Many parents report concerns about vaccine safety and some choose not to vaccinate their children[
7;
36-
39]. When compared to parents who accept vaccinations, parents who decline immunizations are more likely to believe their children are not at risk for vaccine-preventable diseases and that vaccine-preventable diseases are not dangerous[
8;
37]. Results of this case-control study demonstrate that choosing to decline PCV7 immunization apparently places children at an increased risk for serious illness requiring hospitalization. We believe providers can use this information to help parents weigh the benefits and risks of immunizing their children.
Children diagnosed with asthma were 4 times more likely to be hospitalized for pneumococcal disease or lobar pneumonia than children without an asthma diagnosis. This finding is consistent with a study that showed a greater than 2-fold risk for invasive pneumococcal disease among persons ages 2 to 49 years with asthma[
26]. Although our study was not designed to examine the association between asthma and pneumococcal disease, this ancillary result further stresses the importance of maintaining high immunization rates to protect populations susceptible to severe illness.
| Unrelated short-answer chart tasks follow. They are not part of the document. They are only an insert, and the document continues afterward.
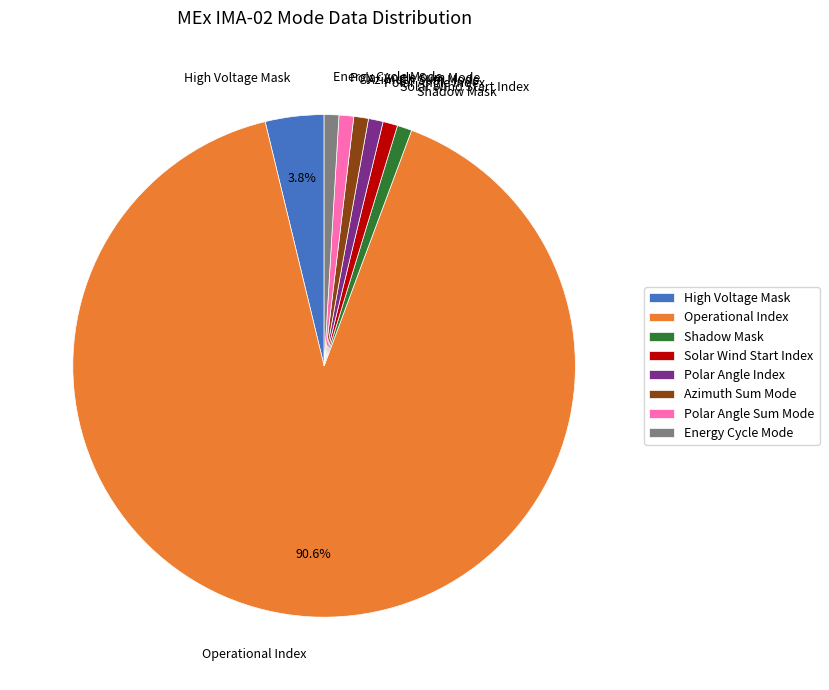

Is the sum of Solar Wind Start Index and Shadow Mask greater than half?

No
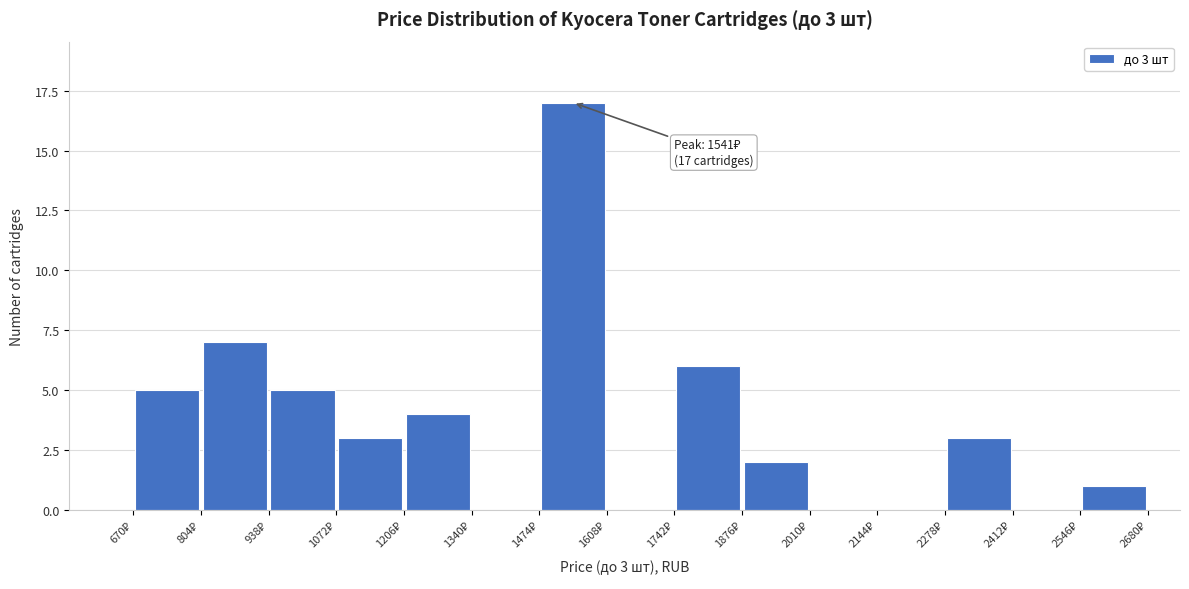

Over which range of the x-axis is the bar tallest?

1474 to 1608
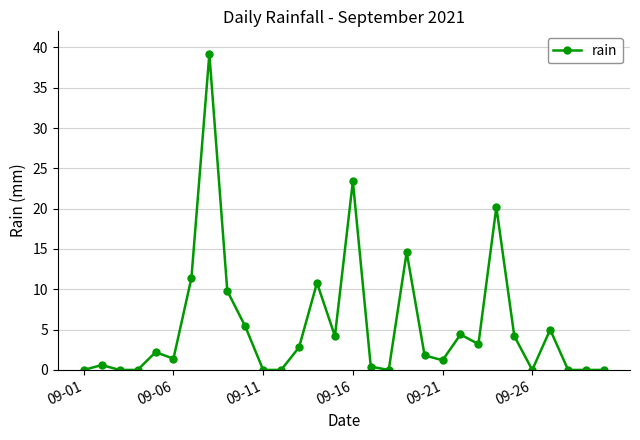

What is the maximum value shown in the chart?

39.2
This study has several limitations. It was conducted in a single managed health care plan in Colorado. While this may limit the generalizability of the findings, KPCO is an integrated health delivery system that represents the larger Colorado population. Colorado is an appropriate setting to study vaccine hesitancy because it is one of 21 states that allow personal belief exemptions to school immunization requirements, and has among the most lenient policies for obtaining personal exemptions[
9].
PCV7 serotypes have become increasingly rare over time, and a majority of invasive pneumococcal disease is now caused by non-PCV7 serotypes[
15;
40-
44]. This suggests that there may be alternative explanations for the high rate of probable pneumococcal disease in the cases whose parents declined vaccination. If the cases came from isolated communities, they would not benefit from the indirect effects of vaccination. However, all of these cases were KPCO members from across the greater Denver area. If the parents objected to traditional medicines, they may have delayed care until the illness became more serious. All of the cases, however, received regular outpatient care while enrolled at KPCO. In addition to these explanations, it is important to note that PCV7 serotypes are still present in the environment[
34;
45-
47], and most cases of lobar pneumonia are not confirmed microbiologically.
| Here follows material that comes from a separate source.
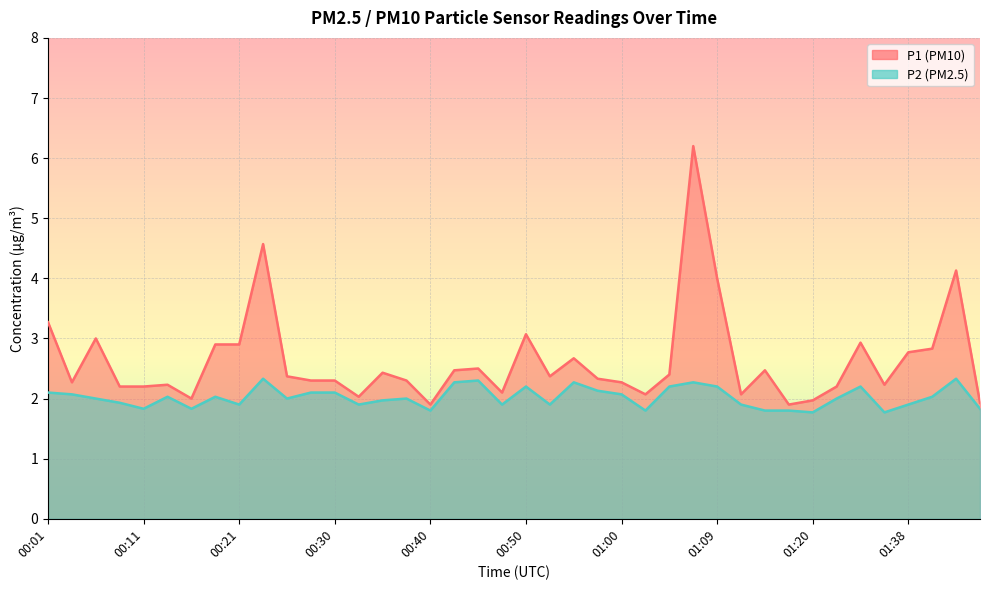

The P2 series shows 2.9 at 00:13. True or false?

False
We used methods similar to other studies of pneumococcal morbidity and mortality to ascertain probable and proven cases of pneumococcal disease[
21-
23]. In our study, 90% of the cases were identified as radiologically-confirmed lobar pneumonia. It is therefore likely that a proportion of these cases were caused by pathogens other than
S. pneumoniae or by non-PCV7 serotypes[
21;
24]. Such misclassification of disease status likely occurred at a greater rate in the vaccinated case population for the following reasons: non-
S. pneumoniae-associated pneumonia would not be preventable by PCV7 vaccination, and rates of non-PCV7 serotype carriage are greater in vaccinated than unvaccinated populations[
34;
48]. As shown in our sensitivity analyses, this differential misclassification of disease status would have biased the results to the null hypothesis. Despite this potential for negative bias, we found a statistically significant association between declining PCV7 vaccinations and the risk of hospitalization in children.
The decision to immunize can be difficult for some parents. It is important for physicians to clearly convey the benefits and risks of vaccination to help parents make informed decisions about protecting their children from infection. Physicians should also inform parents of the consequences associated with choosing not to vaccinate. As vaccine hesitancy continues to grow, future research should focus on developing effective risk communication messages that resonate with parents. Maintaining public trust in the US national immunization program is essential to the health of children and the community.